Purusing Happiness: The Organizational Culture of the Continental Congress
“Of all the dispositions and habits, which lead to political prosperity, Religion and Morality are indispensable supports. In vain would that man claim the tribute of Patriotism, who should labor to subvert these great pillars of human happiness, these firmest props of the duties of Men and Citizens…. A volume could not trace all their connections with private and public felicity.” George Washington, Farewell Address, 1796.
The Vector of the American Enlightenment
Beginning as an attempt to discover where idea behind the phrase “the pursuit of Happiness” comes from, Olsen investigates how it came into The Declaration of Independence.
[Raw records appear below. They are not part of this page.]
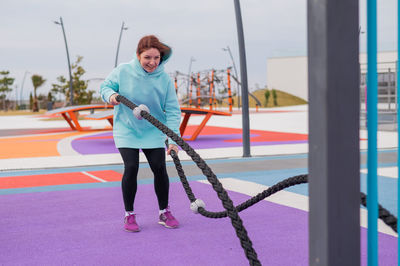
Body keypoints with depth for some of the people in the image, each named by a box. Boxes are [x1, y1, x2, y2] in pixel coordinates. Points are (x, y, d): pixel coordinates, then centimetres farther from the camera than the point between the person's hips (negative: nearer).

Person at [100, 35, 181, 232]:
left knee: (159, 168, -5)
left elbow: (172, 110, -11)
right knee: (131, 167, -14)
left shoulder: (164, 79, -11)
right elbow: (105, 86, 3)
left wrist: (173, 138, -20)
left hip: (153, 132, 1)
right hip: (126, 130, -1)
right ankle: (129, 215, 5)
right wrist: (110, 95, -21)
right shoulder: (123, 72, -12)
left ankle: (164, 212, 17)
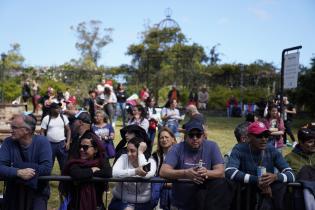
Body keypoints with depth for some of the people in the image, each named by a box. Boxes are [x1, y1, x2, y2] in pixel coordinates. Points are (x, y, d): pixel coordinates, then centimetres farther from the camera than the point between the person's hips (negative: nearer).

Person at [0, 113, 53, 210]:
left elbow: (47, 168, -22)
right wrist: (18, 172, -31)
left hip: (37, 192, -3)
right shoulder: (8, 142, -5)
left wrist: (14, 167, -19)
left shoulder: (42, 141, -13)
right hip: (14, 192, 3)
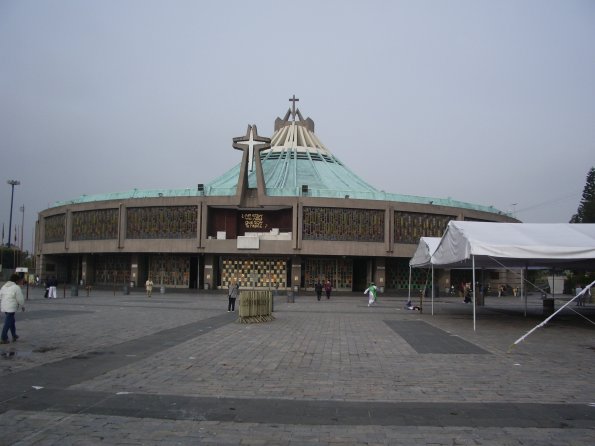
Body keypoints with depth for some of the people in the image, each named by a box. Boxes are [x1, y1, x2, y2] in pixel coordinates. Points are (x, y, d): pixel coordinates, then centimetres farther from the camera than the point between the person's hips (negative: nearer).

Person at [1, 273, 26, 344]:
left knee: (12, 321, 20)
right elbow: (20, 299, -10)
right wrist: (22, 306, 6)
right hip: (11, 308, -8)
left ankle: (14, 336, 29)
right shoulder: (16, 287, -12)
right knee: (7, 323, -3)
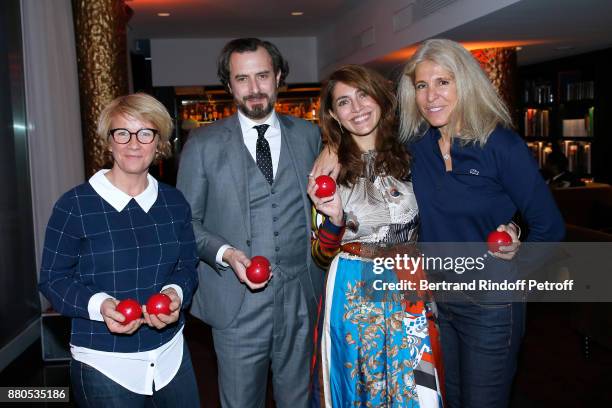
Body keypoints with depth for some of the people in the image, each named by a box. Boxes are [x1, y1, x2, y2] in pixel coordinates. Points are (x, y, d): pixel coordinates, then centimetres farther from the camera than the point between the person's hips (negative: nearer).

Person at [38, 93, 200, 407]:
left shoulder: (174, 202, 1)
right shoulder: (74, 205, -11)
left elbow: (187, 266, 7)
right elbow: (53, 280, -6)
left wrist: (176, 293, -15)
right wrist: (99, 305, -24)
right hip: (103, 364, -4)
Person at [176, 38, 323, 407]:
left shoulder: (309, 135, 6)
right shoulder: (203, 144, -2)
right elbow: (187, 221, 1)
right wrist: (226, 253, -15)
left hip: (301, 296, 2)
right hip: (237, 301, -2)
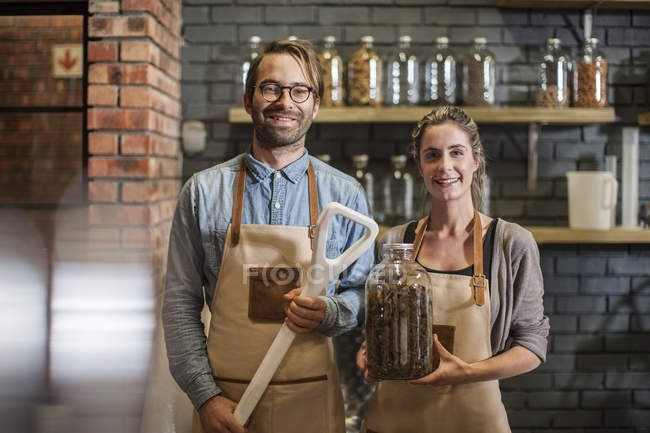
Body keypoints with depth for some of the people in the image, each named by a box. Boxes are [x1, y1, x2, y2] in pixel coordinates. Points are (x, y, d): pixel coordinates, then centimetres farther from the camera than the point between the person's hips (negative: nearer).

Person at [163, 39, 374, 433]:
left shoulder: (346, 195, 1)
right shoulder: (203, 192, 0)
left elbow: (362, 294, 7)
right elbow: (181, 302, 0)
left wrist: (328, 312, -15)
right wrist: (206, 396, -8)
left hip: (312, 401, 1)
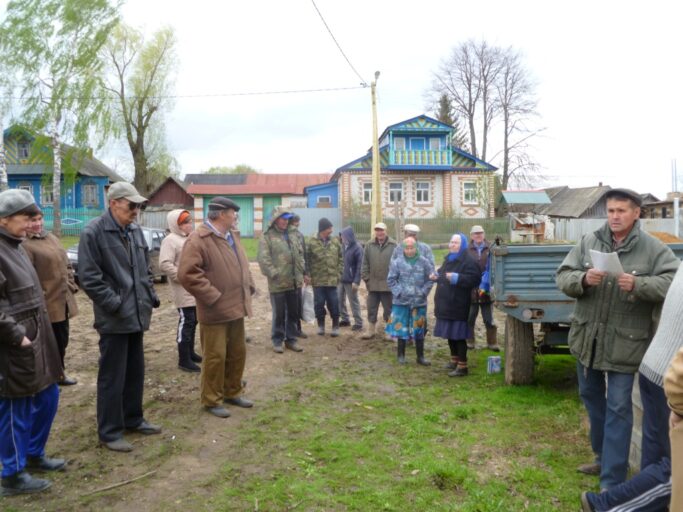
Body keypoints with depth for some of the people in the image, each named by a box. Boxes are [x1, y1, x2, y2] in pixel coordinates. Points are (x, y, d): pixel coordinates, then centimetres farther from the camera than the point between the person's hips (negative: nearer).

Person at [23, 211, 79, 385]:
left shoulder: (52, 238, 13)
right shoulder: (25, 246, -15)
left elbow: (66, 265, 19)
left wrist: (71, 285, 10)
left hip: (63, 302, 8)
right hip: (47, 305, -8)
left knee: (62, 341, 19)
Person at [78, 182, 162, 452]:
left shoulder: (134, 230, 9)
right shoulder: (93, 232, -13)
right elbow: (89, 277, -17)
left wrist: (150, 295, 9)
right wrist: (114, 303, -18)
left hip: (136, 314, 7)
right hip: (114, 318, -7)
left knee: (135, 373, 17)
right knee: (112, 377, 2)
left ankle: (133, 419, 33)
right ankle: (109, 432, 14)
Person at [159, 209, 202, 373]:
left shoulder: (190, 238, 16)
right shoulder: (171, 240, -13)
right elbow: (164, 264, -23)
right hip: (184, 290, -9)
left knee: (193, 322, 16)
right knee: (186, 322, -7)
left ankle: (190, 352, 28)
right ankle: (184, 360, -1)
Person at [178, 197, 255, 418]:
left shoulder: (232, 236, 14)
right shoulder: (198, 239, -15)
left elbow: (242, 265, 25)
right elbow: (187, 274, -22)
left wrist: (249, 287, 10)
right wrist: (212, 296, -20)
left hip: (236, 307, 9)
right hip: (215, 311, -8)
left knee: (237, 353, 16)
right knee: (215, 357, 1)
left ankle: (232, 392, 32)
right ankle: (212, 400, 16)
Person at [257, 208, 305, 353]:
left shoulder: (292, 235, 13)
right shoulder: (267, 236, -6)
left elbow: (300, 253, 18)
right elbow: (263, 259, -13)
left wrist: (300, 270, 7)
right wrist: (274, 274, -18)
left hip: (295, 282, 6)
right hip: (278, 283, -6)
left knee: (294, 313, 12)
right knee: (279, 314, 4)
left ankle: (291, 339, 24)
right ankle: (277, 341, 17)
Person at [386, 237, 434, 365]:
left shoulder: (424, 262, -3)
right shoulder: (397, 262, -4)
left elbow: (430, 279, 1)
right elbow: (391, 279, -1)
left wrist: (423, 292, -7)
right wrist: (399, 292, -9)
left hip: (419, 301, 1)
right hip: (401, 301, -1)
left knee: (419, 330, 10)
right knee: (401, 328, 7)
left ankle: (420, 356, 21)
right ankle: (400, 355, 21)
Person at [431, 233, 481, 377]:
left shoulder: (468, 261, -13)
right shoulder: (449, 259, 16)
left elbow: (474, 279, -24)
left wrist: (456, 278, -27)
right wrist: (436, 276, 9)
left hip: (458, 306, -9)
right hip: (446, 304, 9)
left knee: (458, 336, -5)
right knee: (449, 334, 16)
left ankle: (462, 366, 2)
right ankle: (454, 360, 30)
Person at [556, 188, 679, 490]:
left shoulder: (653, 249, -7)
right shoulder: (588, 242, 2)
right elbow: (563, 277, -2)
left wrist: (638, 285, -32)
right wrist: (583, 279, -23)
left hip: (624, 343, -4)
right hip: (587, 337, 5)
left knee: (618, 408, -1)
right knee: (591, 396, 20)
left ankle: (612, 482, 7)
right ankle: (604, 456, 41)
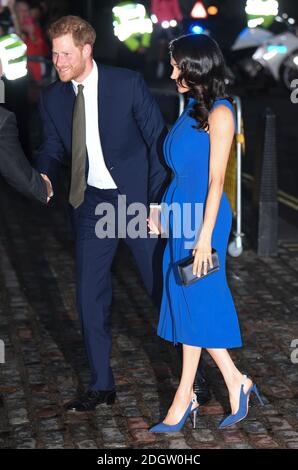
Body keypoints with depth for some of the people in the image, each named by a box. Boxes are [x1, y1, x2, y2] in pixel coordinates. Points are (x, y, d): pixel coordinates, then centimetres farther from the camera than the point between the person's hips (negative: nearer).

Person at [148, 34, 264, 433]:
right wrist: (164, 213, 17)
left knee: (193, 302, -1)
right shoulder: (193, 109, 13)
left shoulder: (219, 113, -12)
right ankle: (235, 382, 17)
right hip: (181, 214, 9)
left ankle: (185, 397, 9)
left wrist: (205, 235, -18)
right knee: (188, 303, 9)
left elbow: (215, 180, -15)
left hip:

Using data-driven analysis, software tools, and models borrowed from management theory, combined with a seminal use of organizational culture methods, Olsen uncovers the values and norms of 106 men who contributed to the “instrument of democracy” in the Continental Congress between September 1774 and July 4, 1776. In addition to documenting the personal demographics of the contributors, he uncovers two unexpected conclusions:
- The organization of the Continental Congress was a success, and an example for today.
- The success of the Continental Congress was based on a domestically created and taught American Practical Idealist moral philosophy.
Organizational Culture combined with History
At turns a history of moral ideas and at times a organizational culture management analysis, the surprising result is that the creation of the American Mind can be traced from the vector of its introduction at Yale in Saybrook Point in October of 1714, to its flowing in the minds and hearts of all Americans by 1776. And that one man, the ” Founding Grandfather”and “Founding Teacher” American President Dr. Samuel Johnson, founder of Columbia University, created and taught his philosophy of Americal Practical Idealism to the the generation of Founding Fathers.